SELECT DISTINCT LoginID FROM Experiment e2
...

but put a filter condition in so that the loginIDs we fetch are those of the same scientist, but have a different project.

...
WHERE e2.LoginID = e1.LoginID AND e1.Project != e2.Project);

When we run this query we get Pavlov, Lomonosov, Kovaleskaya as expected.

This is a different kind of nested query than we wrote before, because the results of this nested query depend on which record is being processed by the outer query.

SELECT DISTINCT LoginID FROM Experiment e1
WHERE LoginID IN (
SELECT DISTINCT LoginID FROM Experiment e2
WHERE e2.LoginID = e1.LoginID AND e1.Project != e2.Project);

Nested queries can also be use in place of tables.

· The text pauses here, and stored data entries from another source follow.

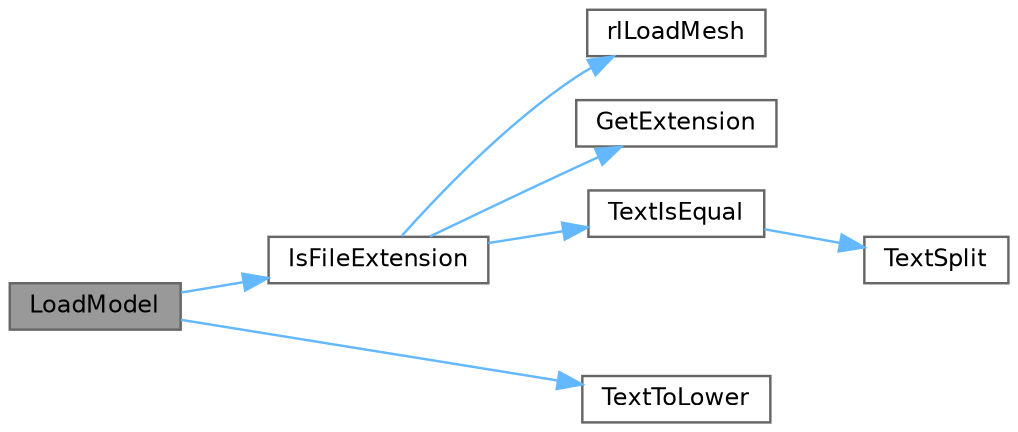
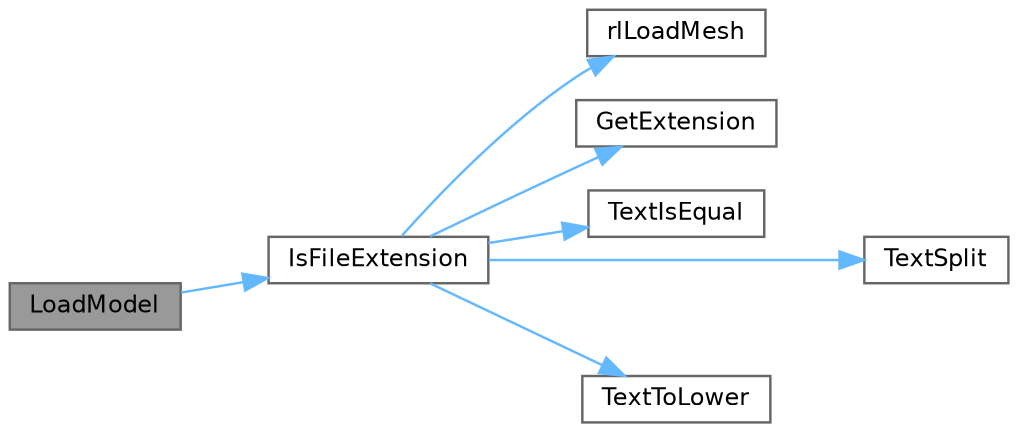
  digraph {
    rankdir=LR
    node [color=grey40 fillcolor=white fontname=Helvetica fontsize=10 shape=box style=filled]
    edge [color=steelblue1 fontname=Helvetica fontsize=10 labelfontname=Helvetica labelfontsize=10 style=solid]
    n1 [color=gray40 fillcolor=grey60 fontcolor=black height=0.2 label=LoadModel width=0.4]
    n2 [height=0.2 label=IsFileExtension width=0.4]
    n3 [height=0.2 label=rlLoadMesh width=0.4]
    n4 [height=0.2 label=GetExtension width=0.4]
    n5 [height=0.2 label=TextIsEqual width=0.4]
    n6 [height=0.2 label=TextSplit width=0.4]
    n7 [height=0.2 label=TextToLower width=0.4]
    n1 -> n2
    n2 -> n3
    n2 -> n4
    n2 -> n5
-   n5 -> n6
-   n1 -> n7
+   n2 -> n6
+   n2 -> n7
  }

That is, a nested query can provide the datasource from which you select, filter, aggregate, etc.

For example, what if we wanted to know how many different projects each scientist had worked on.

We can begin by finding the distinct list of projects each scientist worked on, which can do like so:

SELECT DISTINCT LoginID, Project FROM Experiment;

We want to count how many projects are listed here for each scientist.

Since counting is an aggregation, we need to use the results of this query as input for a separate query that does the aggregation.

We can nest this query as the source for a larger query by wrapping it in parentheses, and putting it in the FROM clause:

...
FROM (SELECT DISTINCT LoginID, Project FROM Experiment);

We want the scientist, and count of their projects:

SELECT LoginID, COUNT(*)
FROM (SELECT DISTINCT LoginID, Project FROM Experiment)
...

and we want to count over each scientist:

...
GROUP BY LoginID

Nesting queries like this is really useful if the data you want to write a query on isn't present in exactly the right form in the database. You can use one query to get the data in the form you need it in, and then with nesting you're able to use those results as the input for a larger query.

In this screencast we've introduced the idea of nesting queries.

We've seen that you can nest a query to supply elements in a WHERE condition, and we've also seen we can use a nested query in place of a table in the FROM clause.